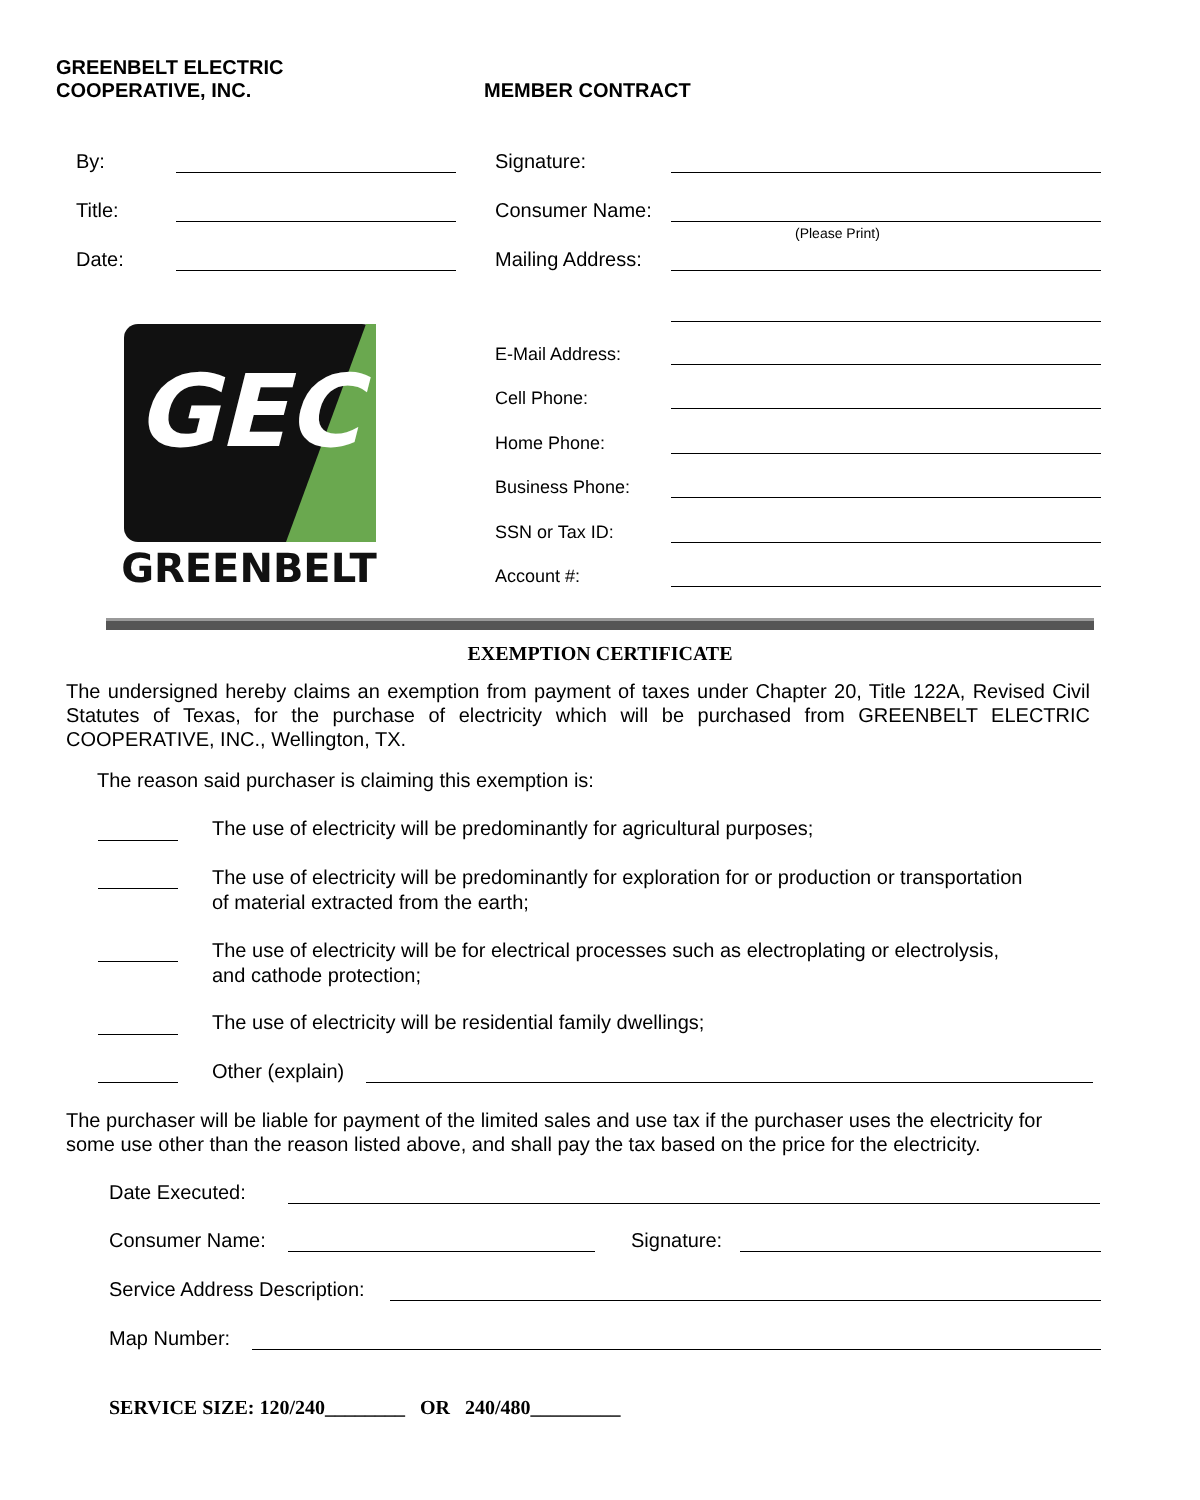GREENBELT ELECTRIC
COOPERATIVE, INC.
MEMBER CONTRACT
By:
Title:
Date:
Signature:
Consumer Name:
(Please Print)
Mailing Address:
E-Mail Address:
Cell Phone:
Home Phone:
Business Phone:
SSN or Tax ID:
Account #:
GEC
GREENBELT
EXEMPTION CERTIFICATE
The undersigned hereby claims an exemption from payment of taxes under Chapter 20, Title 122A, Revised Civil Statutes of Texas, for the purchase of electricity which will be purchased from GREENBELT ELECTRIC COOPERATIVE, INC., Wellington, TX.
The reason said purchaser is claiming this exemption is:
The use of electricity will be predominantly for agricultural purposes;
The use of electricity will be predominantly for exploration for or production or transportation
of material extracted from the earth;
The use of electricity will be for electrical processes such as electroplating or electrolysis,
and cathode protection;
The use of electricity will be residential family dwellings;
Other (explain)
The purchaser will be liable for payment of the limited sales and use tax if the purchaser uses the electricity for some use other than the reason listed above, and shall pay the tax based on the price for the electricity.
Date Executed:
Consumer Name: Signature:
Service Address Description:
Map Number:
SERVICE SIZE: 120/240________ OR 240/480_________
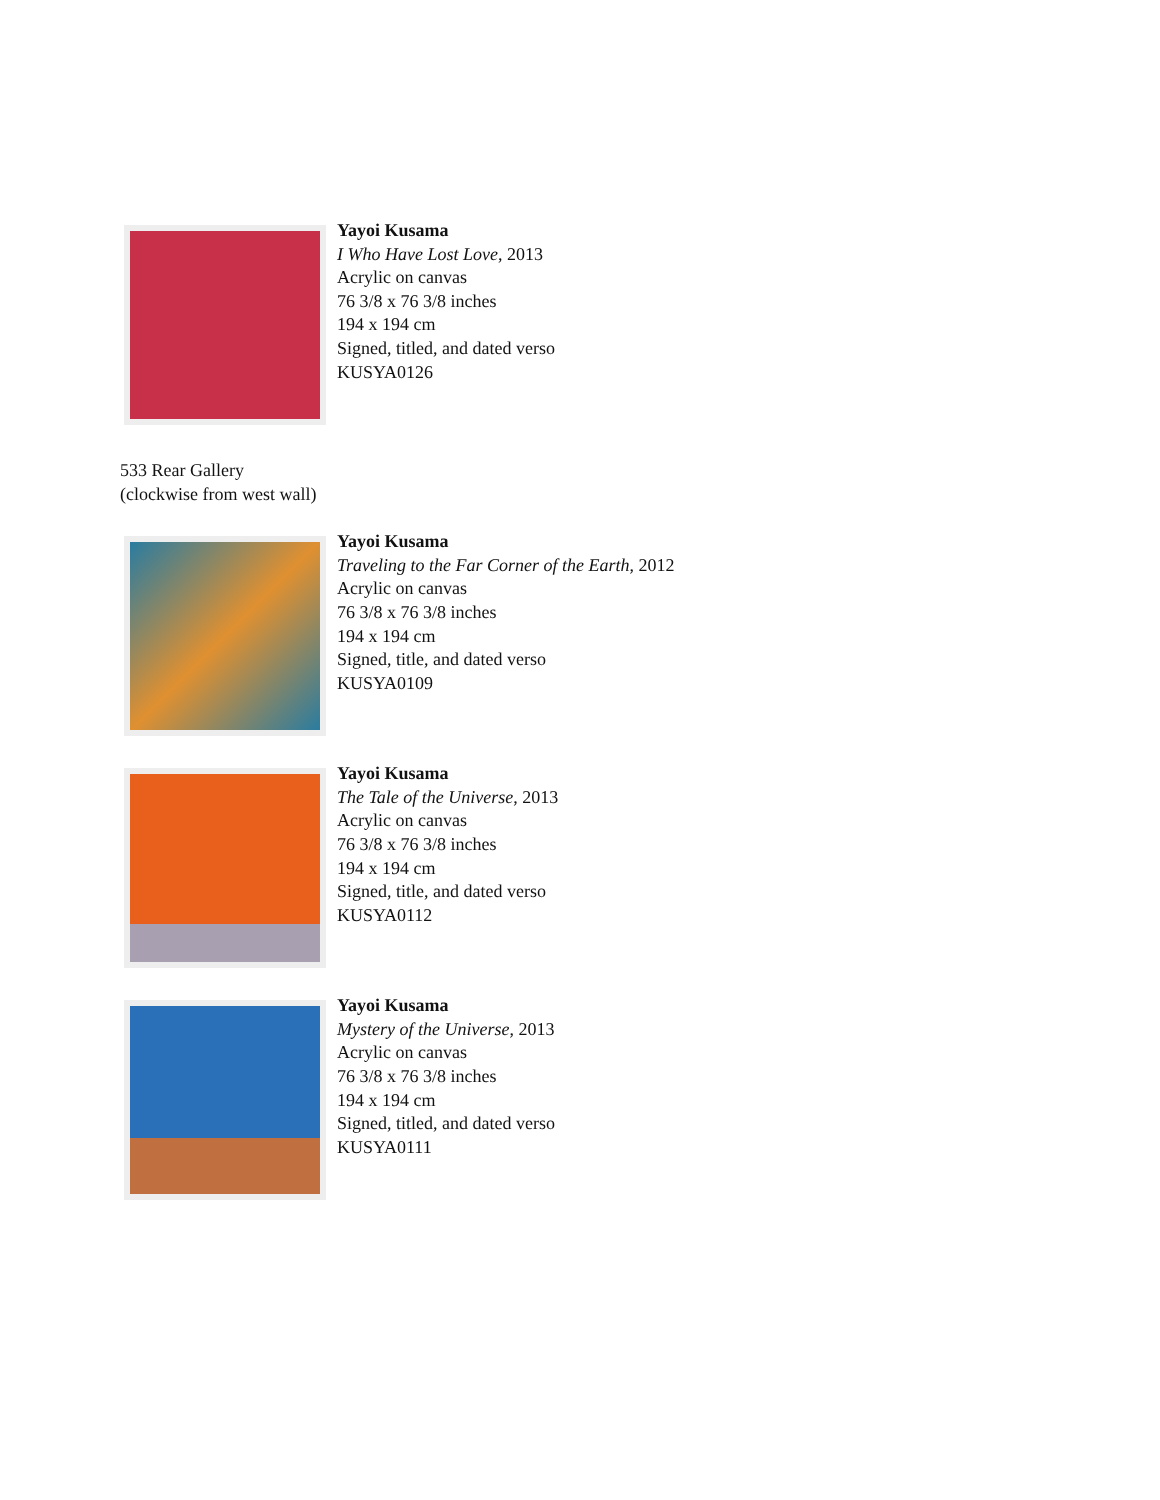Yayoi Kusama
I Who Have Lost Love, 2013
Acrylic on canvas
76 3/8 x 76 3/8 inches
194 x 194 cm
Signed, titled, and dated verso
KUSYA0126
533 Rear Gallery
(clockwise from west wall)
Yayoi Kusama
Traveling to the Far Corner of the Earth, 2012
Acrylic on canvas
76 3/8 x 76 3/8 inches
194 x 194 cm
Signed, title, and dated verso
KUSYA0109
Yayoi Kusama
The Tale of the Universe, 2013
Acrylic on canvas
76 3/8 x 76 3/8 inches
194 x 194 cm
Signed, title, and dated verso
KUSYA0112
Yayoi Kusama
Mystery of the Universe, 2013
Acrylic on canvas
76 3/8 x 76 3/8 inches
194 x 194 cm
Signed, titled, and dated verso
KUSYA0111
--------
WHAT THIS TASK INVOLVES: In the material above, how many lines include the string "COOPERATIVE"? State the number alone.

SOLVED PROBLEM: 2